EXERCISE GOAL — Beginning with the first line below, please restate each line exactly, down to and including the line containing "It is very desirable".

RECORD EXCERPTS —

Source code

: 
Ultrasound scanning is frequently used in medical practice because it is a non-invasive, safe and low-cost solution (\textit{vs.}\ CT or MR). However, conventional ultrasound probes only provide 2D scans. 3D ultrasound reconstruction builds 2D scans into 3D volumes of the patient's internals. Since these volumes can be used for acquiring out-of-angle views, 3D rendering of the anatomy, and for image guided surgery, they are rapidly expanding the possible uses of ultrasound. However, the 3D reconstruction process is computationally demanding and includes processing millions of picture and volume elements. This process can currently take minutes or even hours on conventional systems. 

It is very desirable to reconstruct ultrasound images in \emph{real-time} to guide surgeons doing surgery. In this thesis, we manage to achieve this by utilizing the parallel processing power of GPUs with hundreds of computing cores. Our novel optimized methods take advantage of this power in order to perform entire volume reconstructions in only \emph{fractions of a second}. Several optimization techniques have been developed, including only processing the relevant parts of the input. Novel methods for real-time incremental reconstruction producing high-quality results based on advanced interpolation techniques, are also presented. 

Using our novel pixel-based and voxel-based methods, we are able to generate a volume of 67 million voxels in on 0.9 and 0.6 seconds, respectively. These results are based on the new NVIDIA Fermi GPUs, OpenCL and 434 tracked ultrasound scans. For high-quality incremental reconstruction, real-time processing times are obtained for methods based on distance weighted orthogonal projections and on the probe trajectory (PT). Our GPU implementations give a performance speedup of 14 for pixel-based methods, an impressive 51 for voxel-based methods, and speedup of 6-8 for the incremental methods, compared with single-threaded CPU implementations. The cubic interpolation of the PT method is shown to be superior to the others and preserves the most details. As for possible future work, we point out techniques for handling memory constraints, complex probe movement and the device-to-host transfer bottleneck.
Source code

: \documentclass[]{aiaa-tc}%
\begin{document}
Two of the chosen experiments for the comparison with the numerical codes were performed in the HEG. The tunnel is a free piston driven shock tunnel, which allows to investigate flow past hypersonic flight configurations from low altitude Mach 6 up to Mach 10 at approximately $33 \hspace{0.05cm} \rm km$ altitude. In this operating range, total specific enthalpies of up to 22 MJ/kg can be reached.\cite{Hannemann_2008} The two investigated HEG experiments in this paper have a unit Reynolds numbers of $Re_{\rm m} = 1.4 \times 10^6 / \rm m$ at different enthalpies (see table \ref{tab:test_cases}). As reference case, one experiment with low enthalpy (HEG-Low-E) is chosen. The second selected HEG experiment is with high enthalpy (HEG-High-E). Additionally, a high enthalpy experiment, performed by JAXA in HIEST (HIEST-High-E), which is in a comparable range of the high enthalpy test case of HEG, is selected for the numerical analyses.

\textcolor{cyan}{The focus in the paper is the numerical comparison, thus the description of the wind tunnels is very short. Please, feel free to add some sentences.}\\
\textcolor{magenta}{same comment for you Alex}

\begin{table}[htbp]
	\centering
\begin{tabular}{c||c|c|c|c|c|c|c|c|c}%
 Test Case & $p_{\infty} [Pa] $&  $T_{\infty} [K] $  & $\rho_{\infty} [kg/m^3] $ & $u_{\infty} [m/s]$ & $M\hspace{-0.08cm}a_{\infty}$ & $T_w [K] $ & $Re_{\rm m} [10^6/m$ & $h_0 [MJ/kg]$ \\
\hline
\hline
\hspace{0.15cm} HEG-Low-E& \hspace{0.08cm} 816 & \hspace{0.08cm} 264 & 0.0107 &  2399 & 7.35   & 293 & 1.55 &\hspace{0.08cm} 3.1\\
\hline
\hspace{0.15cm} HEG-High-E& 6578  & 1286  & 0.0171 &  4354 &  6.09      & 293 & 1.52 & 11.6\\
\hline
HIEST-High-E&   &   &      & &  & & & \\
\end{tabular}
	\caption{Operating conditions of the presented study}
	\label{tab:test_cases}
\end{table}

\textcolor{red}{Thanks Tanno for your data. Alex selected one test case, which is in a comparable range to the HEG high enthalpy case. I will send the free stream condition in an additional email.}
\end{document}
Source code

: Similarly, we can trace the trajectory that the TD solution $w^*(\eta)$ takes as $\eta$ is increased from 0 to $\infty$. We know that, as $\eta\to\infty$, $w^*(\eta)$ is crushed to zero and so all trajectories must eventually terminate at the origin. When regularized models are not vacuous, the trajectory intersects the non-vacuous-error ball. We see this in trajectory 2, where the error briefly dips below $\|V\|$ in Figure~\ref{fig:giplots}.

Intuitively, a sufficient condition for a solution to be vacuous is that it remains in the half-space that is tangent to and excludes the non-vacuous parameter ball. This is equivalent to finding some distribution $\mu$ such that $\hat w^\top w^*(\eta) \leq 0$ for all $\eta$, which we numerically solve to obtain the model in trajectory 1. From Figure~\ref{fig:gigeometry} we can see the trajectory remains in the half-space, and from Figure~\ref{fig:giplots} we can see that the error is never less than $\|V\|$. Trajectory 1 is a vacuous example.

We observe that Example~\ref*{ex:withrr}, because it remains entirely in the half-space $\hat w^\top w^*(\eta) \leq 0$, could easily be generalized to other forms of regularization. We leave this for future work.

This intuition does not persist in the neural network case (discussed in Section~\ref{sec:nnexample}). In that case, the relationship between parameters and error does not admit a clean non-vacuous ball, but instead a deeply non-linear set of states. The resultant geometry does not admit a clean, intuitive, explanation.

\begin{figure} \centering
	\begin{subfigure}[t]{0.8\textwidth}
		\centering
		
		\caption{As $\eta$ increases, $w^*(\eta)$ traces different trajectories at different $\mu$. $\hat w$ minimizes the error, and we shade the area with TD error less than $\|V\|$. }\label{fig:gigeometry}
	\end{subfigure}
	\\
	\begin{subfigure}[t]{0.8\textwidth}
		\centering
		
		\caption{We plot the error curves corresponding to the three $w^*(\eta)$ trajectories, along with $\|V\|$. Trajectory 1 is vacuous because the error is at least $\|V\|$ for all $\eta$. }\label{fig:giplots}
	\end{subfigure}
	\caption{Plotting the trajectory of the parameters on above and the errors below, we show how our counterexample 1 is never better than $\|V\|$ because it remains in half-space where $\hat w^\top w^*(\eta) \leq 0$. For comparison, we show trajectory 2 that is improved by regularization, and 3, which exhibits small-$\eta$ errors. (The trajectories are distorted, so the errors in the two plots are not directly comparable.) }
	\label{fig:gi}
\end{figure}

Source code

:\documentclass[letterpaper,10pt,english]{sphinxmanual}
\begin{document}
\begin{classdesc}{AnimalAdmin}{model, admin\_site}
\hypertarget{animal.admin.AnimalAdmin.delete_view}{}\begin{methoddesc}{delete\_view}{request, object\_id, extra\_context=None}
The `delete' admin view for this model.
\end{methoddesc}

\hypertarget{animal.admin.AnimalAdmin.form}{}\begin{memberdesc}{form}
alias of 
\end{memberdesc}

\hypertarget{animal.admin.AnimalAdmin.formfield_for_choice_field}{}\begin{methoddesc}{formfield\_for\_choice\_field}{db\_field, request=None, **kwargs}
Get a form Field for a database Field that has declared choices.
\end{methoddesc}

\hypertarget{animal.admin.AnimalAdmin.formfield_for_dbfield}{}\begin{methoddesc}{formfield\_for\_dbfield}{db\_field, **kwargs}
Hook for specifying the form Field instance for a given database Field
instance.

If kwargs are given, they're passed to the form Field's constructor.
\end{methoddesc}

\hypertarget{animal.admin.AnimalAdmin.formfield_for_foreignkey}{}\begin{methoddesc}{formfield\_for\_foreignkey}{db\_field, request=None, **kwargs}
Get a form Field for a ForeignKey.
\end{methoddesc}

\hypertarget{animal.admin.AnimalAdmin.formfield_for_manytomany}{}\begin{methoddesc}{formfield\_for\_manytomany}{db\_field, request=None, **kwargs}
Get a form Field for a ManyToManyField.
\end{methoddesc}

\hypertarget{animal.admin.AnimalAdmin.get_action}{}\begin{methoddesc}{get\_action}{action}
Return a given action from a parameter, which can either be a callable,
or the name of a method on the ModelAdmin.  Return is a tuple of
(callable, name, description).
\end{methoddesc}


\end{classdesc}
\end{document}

RESPONSE —
Source code

: 
Ultrasound scanning is frequently used in medical practice because it is a non-invasive, safe and low-cost solution (\textit{vs.}\ CT or MR). However, conventional ultrasound probes only provide 2D scans. 3D ultrasound reconstruction builds 2D scans into 3D volumes of the patient's internals. Since these volumes can be used for acquiring out-of-angle views, 3D rendering of the anatomy, and for image guided surgery, they are rapidly expanding the possible uses of ultrasound. However, the 3D reconstruction process is computationally demanding and includes processing millions of picture and volume elements. This process can currently take minutes or even hours on conventional systems. 

It is very desirable to reconstruct ultrasound images in \emph{real-time} to guide surgeons doing surgery. In this thesis, we manage to achieve this by utilizing the parallel processing power of GPUs with hundreds of computing cores. Our novel optimized methods take advantage of this power in order to perform entire volume reconstructions in only \emph{fractions of a second}. Several optimization techniques have been developed, including only processing the relevant parts of the input. Novel methods for real-time incremental reconstruction producing high-quality results based on advanced interpolation techniques, are also presented. 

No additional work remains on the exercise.